The Difference Between Soft And Hard Infrastructure, And Why It Matters
Yesterday, along with a group of business folks from across New Hampshire, I learned about the difference between “soft” and “hard” infrastructure. “Hard” is the obvious: roads, bridges etc. “Soft” infrastructure is human capital and institutions that cultivate it, such as community colleges and universities. Apparently, the state has deficits in both areas.
Let’s focus on the hard for a moment. For one thing, we don’t have much of a tax base to cover roads, bridges and other types of hard infrastructure. That New Hampshire reality is what the new head of the Department of Transportation, Chris Clement, is facing. He says there will be no more expansion of I-93 without federal matching funds. And Republicans in Congress are threatening to cut those dollars to the state’s DOT by as much as 35 percent.

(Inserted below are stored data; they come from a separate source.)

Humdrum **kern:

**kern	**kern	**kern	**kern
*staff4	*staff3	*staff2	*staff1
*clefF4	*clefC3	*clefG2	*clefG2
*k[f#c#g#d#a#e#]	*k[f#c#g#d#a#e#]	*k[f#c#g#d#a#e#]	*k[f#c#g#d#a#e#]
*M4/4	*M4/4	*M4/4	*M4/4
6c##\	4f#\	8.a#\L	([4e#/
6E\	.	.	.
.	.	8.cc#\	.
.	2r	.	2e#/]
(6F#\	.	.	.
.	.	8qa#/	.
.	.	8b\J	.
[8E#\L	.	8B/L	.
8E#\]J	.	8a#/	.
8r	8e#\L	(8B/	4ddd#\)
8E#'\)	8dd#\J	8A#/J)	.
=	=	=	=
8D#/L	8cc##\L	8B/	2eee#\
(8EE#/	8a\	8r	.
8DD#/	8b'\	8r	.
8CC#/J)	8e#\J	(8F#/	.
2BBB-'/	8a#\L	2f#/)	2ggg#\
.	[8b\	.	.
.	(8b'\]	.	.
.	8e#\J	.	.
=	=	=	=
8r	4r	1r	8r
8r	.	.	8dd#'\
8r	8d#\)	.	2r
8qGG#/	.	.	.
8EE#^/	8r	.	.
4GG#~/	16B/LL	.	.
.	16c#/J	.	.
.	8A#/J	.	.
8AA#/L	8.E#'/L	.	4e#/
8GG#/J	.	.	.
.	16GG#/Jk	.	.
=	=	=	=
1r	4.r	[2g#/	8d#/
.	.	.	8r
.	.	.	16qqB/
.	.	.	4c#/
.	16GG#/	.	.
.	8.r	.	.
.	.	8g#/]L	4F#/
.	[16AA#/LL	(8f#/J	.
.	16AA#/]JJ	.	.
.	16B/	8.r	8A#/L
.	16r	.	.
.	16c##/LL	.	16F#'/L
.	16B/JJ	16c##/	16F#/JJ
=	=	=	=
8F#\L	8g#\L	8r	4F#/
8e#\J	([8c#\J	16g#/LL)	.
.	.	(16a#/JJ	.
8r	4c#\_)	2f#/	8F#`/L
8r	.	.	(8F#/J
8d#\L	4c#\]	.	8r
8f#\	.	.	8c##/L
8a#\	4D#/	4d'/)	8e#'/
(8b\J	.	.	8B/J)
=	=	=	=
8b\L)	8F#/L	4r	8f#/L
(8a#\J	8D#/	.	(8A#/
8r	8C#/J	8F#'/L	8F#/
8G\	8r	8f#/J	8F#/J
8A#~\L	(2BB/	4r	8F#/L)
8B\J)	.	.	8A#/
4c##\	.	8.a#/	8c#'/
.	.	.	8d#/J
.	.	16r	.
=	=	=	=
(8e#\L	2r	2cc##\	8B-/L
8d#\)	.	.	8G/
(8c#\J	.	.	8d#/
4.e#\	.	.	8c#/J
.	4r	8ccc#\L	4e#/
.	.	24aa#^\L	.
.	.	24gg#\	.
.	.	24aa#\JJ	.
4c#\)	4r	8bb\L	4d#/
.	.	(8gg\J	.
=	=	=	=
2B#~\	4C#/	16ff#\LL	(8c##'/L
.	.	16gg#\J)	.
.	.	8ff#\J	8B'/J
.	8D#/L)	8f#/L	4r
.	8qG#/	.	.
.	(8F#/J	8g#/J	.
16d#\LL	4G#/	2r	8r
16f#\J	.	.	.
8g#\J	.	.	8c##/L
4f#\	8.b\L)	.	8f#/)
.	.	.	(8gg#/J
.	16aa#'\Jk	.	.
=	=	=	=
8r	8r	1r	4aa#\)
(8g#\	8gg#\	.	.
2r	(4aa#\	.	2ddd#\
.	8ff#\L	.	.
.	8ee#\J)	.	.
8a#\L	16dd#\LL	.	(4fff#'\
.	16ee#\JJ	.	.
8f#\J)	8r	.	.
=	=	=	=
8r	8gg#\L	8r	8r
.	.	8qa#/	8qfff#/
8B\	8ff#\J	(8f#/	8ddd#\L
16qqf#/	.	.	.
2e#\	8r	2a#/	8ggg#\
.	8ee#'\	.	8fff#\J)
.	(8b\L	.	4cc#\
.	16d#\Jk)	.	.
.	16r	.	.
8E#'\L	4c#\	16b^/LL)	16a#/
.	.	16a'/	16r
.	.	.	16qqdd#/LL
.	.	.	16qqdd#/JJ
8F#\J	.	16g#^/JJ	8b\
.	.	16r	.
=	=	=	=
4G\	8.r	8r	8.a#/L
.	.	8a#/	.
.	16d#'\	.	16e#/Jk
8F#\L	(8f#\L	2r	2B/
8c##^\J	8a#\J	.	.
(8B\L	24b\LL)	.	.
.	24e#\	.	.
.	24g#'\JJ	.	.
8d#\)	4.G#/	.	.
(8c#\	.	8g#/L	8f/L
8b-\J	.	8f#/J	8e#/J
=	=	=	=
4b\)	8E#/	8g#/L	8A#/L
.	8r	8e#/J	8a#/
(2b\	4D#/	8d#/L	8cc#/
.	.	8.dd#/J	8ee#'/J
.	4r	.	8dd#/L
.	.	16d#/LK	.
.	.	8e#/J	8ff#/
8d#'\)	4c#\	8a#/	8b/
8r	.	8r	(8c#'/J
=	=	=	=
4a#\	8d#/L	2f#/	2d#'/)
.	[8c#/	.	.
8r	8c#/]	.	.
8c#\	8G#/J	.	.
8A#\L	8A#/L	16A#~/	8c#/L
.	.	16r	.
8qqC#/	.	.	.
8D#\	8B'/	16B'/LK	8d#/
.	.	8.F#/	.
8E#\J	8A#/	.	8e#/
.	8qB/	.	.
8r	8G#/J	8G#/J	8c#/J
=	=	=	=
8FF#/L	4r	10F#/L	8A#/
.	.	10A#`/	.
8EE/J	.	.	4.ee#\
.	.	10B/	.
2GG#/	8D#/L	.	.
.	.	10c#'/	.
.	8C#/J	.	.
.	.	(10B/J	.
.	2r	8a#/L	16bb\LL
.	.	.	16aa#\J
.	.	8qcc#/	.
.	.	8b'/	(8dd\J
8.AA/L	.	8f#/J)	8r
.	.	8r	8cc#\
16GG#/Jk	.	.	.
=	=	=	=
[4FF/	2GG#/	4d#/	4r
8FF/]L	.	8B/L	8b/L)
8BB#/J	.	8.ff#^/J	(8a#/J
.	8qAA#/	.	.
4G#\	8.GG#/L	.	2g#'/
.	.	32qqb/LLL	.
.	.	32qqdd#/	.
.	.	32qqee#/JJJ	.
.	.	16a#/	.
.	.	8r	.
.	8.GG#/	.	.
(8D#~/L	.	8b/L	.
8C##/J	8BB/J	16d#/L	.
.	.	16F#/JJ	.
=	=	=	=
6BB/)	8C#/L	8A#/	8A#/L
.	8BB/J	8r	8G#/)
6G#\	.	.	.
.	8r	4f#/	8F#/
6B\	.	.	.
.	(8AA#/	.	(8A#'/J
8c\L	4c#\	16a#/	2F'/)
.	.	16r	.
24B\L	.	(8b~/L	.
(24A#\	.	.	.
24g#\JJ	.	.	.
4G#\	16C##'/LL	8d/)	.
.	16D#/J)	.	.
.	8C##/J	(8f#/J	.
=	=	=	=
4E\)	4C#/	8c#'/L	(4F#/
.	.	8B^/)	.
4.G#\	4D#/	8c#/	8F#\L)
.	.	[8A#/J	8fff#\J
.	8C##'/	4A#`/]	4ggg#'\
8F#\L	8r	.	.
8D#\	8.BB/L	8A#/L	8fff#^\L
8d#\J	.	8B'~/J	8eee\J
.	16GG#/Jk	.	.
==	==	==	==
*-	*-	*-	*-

“I-93 is a road paved with gold,” says Clement. “If they cut those funds, there will be no more projects on I-93.”
Clement has been on the job a little over a month. “I did not have any competition for this job,” he noted.
One can understand why.
DOT’s budget was cut by 13 percent this year and Clement had to lay off 9 percent of his workforce.
What this has meant is that the new commissioner will spend what money he does have very carefully. Gasoline taxes are the state’s primary revenue source for DOT and they have not been raised since 1992.
“If we raised the gas tax by 5 cents, we could take the I-93 expansion off the books, ” says Clement. In other words, 5 cents more per gallon would cover the $350 million needed to finish the ambitious project, which aims to make it easier for visitors and potential residents to come in and out of New Hampshire and possibly revitalize the ailing North Country.
Without a rail system and little visible support for one, there’s more pressure to expand the state’s highways.
Clement wanted the business folks to know he is not an advocate for raising taxes and that his agency is “revenue agnostic,” but the money has to come from somewhere.
Due to major budget cuts, it is also unlikely that the state’s 148 red-listed bridges will get the attention they need. This week ends the series of 27 town meetings where residents ask for their piece of the state’s 10-year infrastructure plan pie — a pie that not long ago was a $4.2 billion pie and now has shrunk in size to just over $1 billion.